Complete the following:
**a)** Name each person identified by name in the eviction-ban article, leaving out the photographers credited in brackets, and give the role the article assigns each one.
**b)** According to the eviction-ban article, in what month and year did the CDC first issue an eviction moratorium?
**c)** Quote the eviction-ban article from "Landlords argue the" to "the coronavirus pandemic.".
*** Excerpted text Section Begins ***
Biden lawyers defend COVID-19 eviction ban at US Supreme Court

Landlords argue the ban is illegal and renew request the US high court toss out Biden’s order.

The US Supreme Court is being asked to decide whether a CDC order preventing people from being kicked out of their homes in the midst of the COVID-19 outbreak is legal [File: Erin Scott/Reuters]

Lawyers for President Joe Biden’s administration have asked the US Supreme Court to keep in place a federal prohibition on evictions, designed to curb the spread of the coronavirus, while justices consider a constitutional challenge by landlord groups to the ban’s legality.

In a court filing on Monday, US Justice Department lawyers said the Centers for Disease Control and Prevention (CDC) acted within its lawful authority earlier this month when it renewed a federal moratorium on kicking people out of their homes during the coronavirus pandemic.

Groups representing landlords have sought to lift the moratorium, pointing out that even Biden administration officials have conceded it may not be lawful.

The CDC first issued an eviction moratorium in September 2020, with agency officials saying the policy was needed to combat the spread of COVID-19 and prevent homelessness during the pandemic.

Realtor groups in Alabama and Georgia were among those challenging the moratorium.

Roughly 3.5 million people in the US face eviction in the next two months, according to the Census Bureau’s Household Pulse Survey.

The CDC ban had lapsed at the end of July but was renewed through October 3 by the Biden administration after an outcry among Democratic lawmakers.

Biden had initially said congressional action was needed to renew the moratorium, but his administration reversed course and issued a narrower rule applying to locales with the highest COVID-19 transmission rates.

Landlords say they have suffered financially due to various state, local and federal moratoriums in place since last year.

“Without rent, we’re out of business,” said Gary Zaremba, an apartment building owner in New York City.

A landlord knocks on an apartment door as he checks in with tenants to discuss building maintenance at one of his properties in New York City [John Minchillo/AP Photo]

The current moratorium, due to expire in October, covers nearly 92 percent of US counties, but that could change based on COVID-19 conditions.

The US government, meanwhile, is providing $46.5bn in financial aid to localities for distribution to landlords and tenants who have not been able to pay their bills during the pandemic.

A federal appeals court on August 20 said the CDC pause on evictions can remain in place for now, setting up a battle before the nation’s highest court.

A three-judge panel of the US Court of Appeals for the District of Columbia rejected a bid by Alabama and Georgia landlords to block the eviction moratorium reinstated by the CDC earlier this month.

The landlords filed an emergency motion hours later with the Supreme Court, urging the justices to allow evictions to proceed.

“As five Members of this court indicated less than two months ago, Congress never gave the CDC the staggering amount of power it claims,” lawyers for the landlords said in a filing.

A lower court judge earlier this month agreed that the freeze is illegal, but rejected the landlords’ request to lift the moratorium, saying her hands were tied by an appellate decision from the last time courts considered the eviction moratorium.

White House Press Secretary Jen Psaki said in a statement that the rise of the Delta variant made the continuing moratorium “vitally important” and she praised the appeals court decision.
*** Excerpted text Section Ends ***
*** Extracted data Section Begins ***
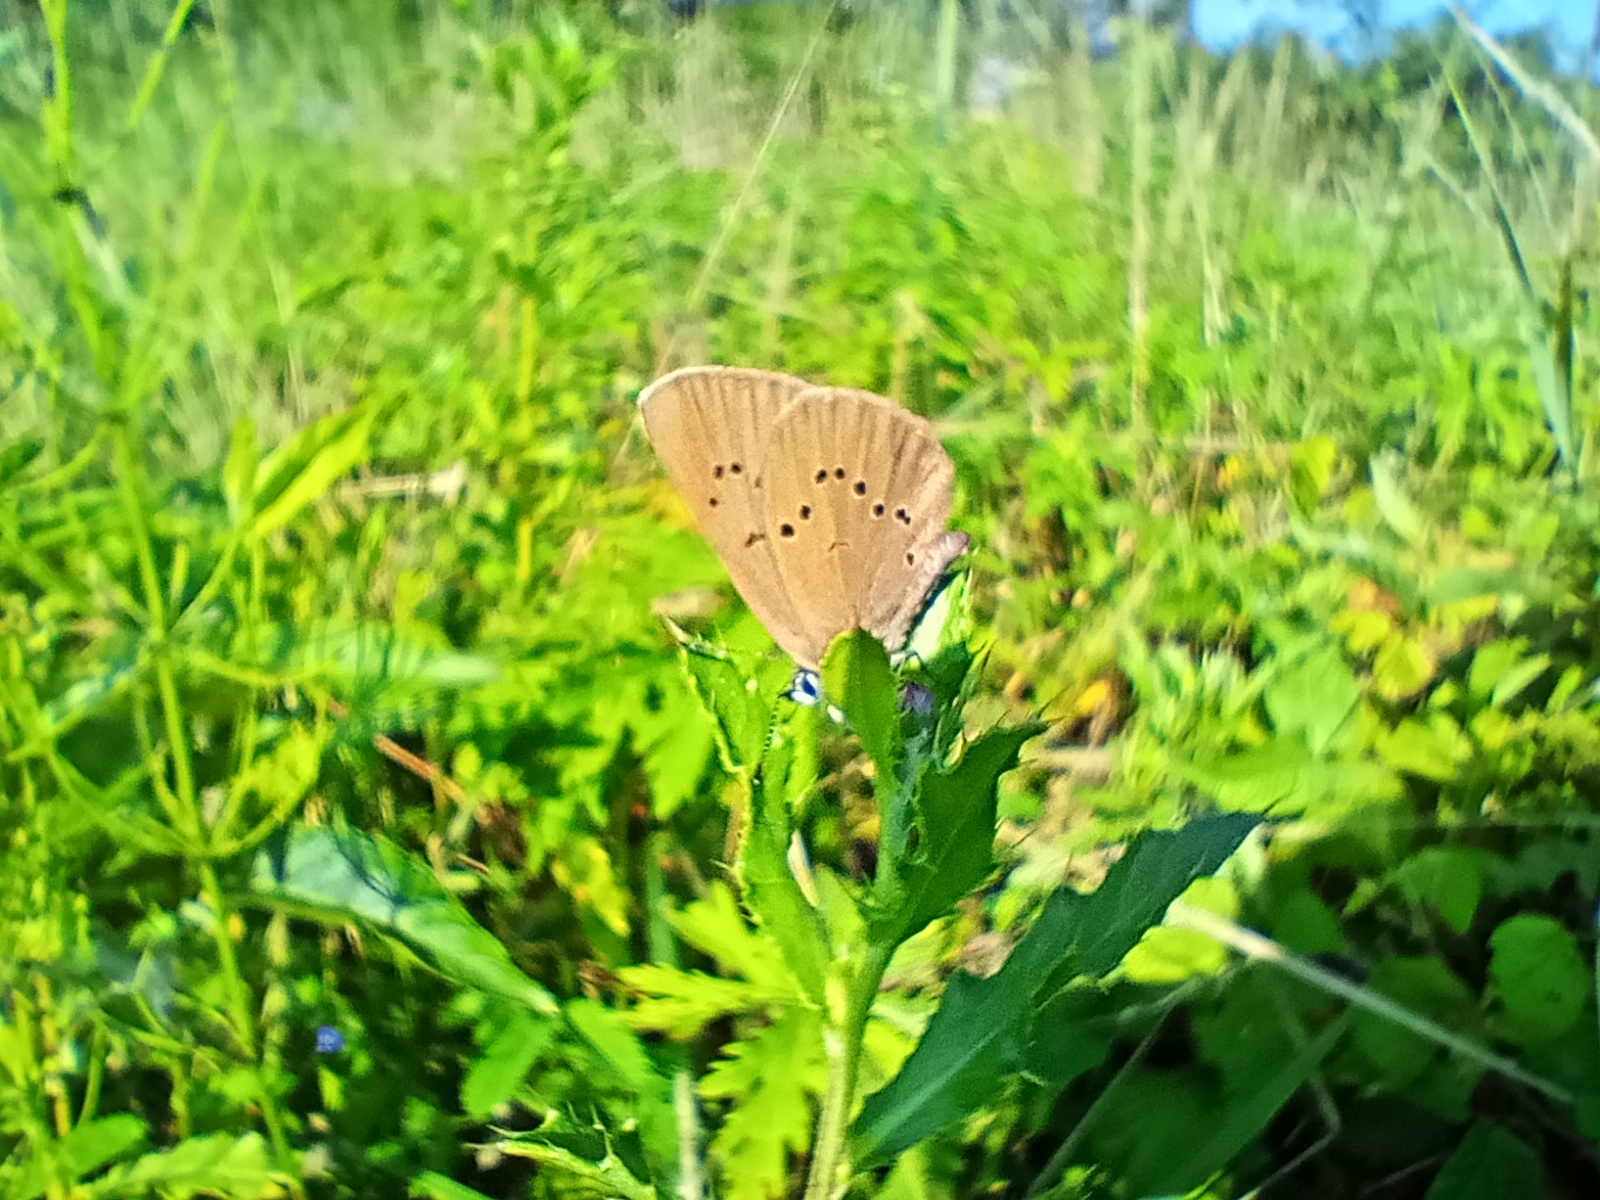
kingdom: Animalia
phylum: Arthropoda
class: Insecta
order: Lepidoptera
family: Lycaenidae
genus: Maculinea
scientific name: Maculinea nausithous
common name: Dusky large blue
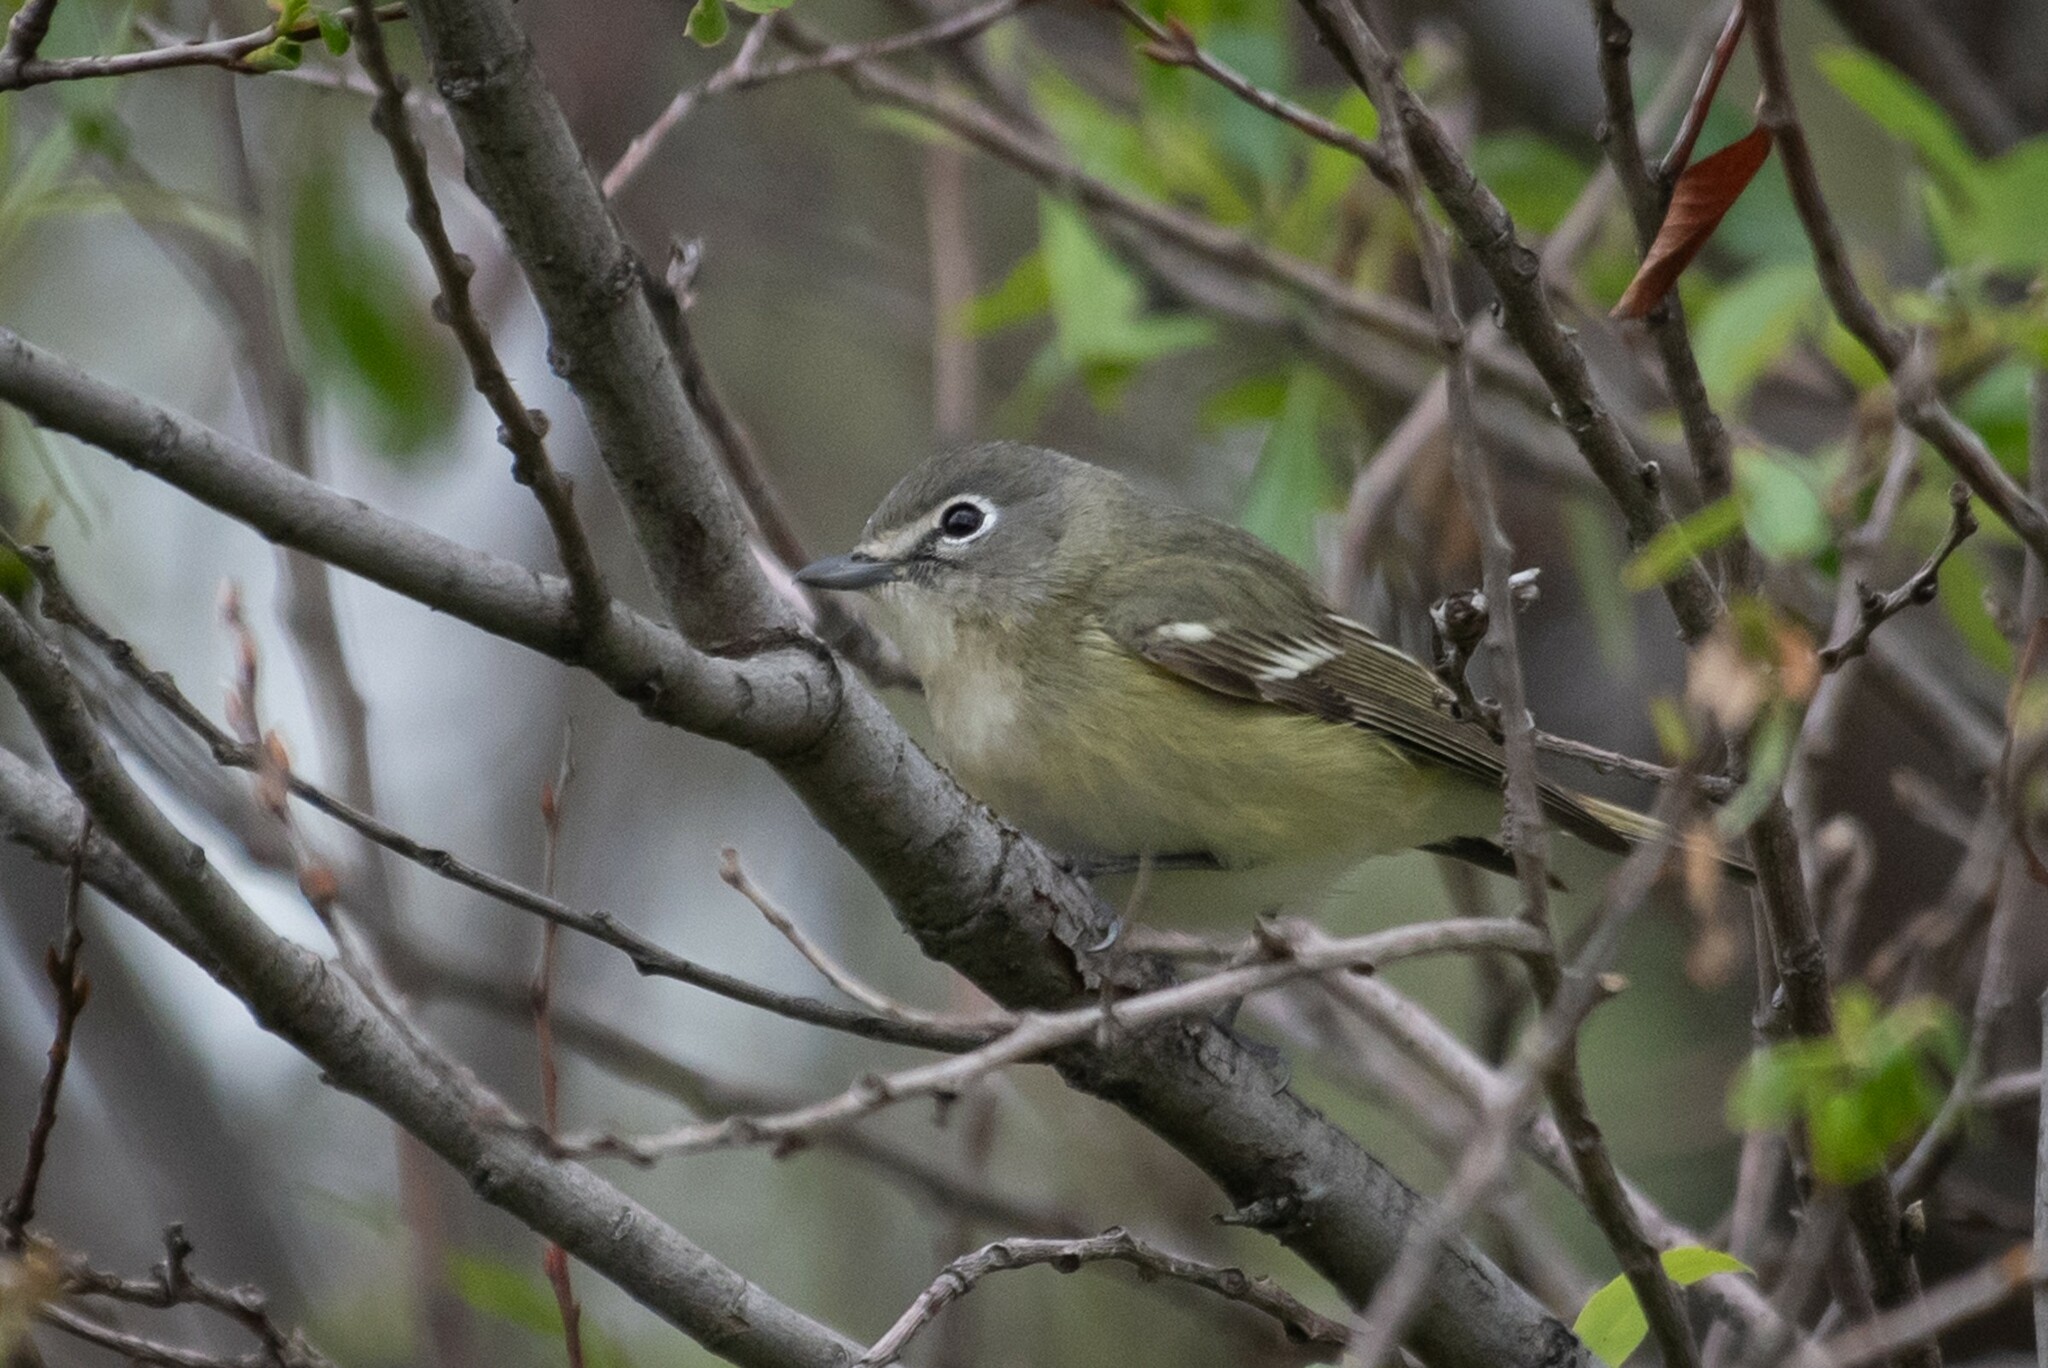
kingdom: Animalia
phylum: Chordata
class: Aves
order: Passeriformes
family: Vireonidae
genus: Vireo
*** Extracted data Section Ends ***
Solutions:
**a)**
Joe Biden, President
Gary Zaremba, apartment building owner in New York City
Jen Psaki, White House Press Secretary

**b)** September 2020

**c)**
Landlords argue the ban is illegal and renew request the US high court toss out Biden’s order.

The US Supreme Court is being asked to decide whether a CDC order preventing people from being kicked out of their homes in the midst of the COVID-19 outbreak is legal [File: Erin Scott/Reuters]

Lawyers for President Joe Biden’s administration have asked the US Supreme Court to keep in place a federal prohibition on evictions, designed to curb the spread of the coronavirus, while justices consider a constitutional challenge by landlord groups to the ban’s legality.

In a court filing on Monday, US Justice Department lawyers said the Centers for Disease Control and Prevention (CDC) acted within its lawful authority earlier this month when it renewed a federal moratorium on kicking people out of their homes during the coronavirus pandemic.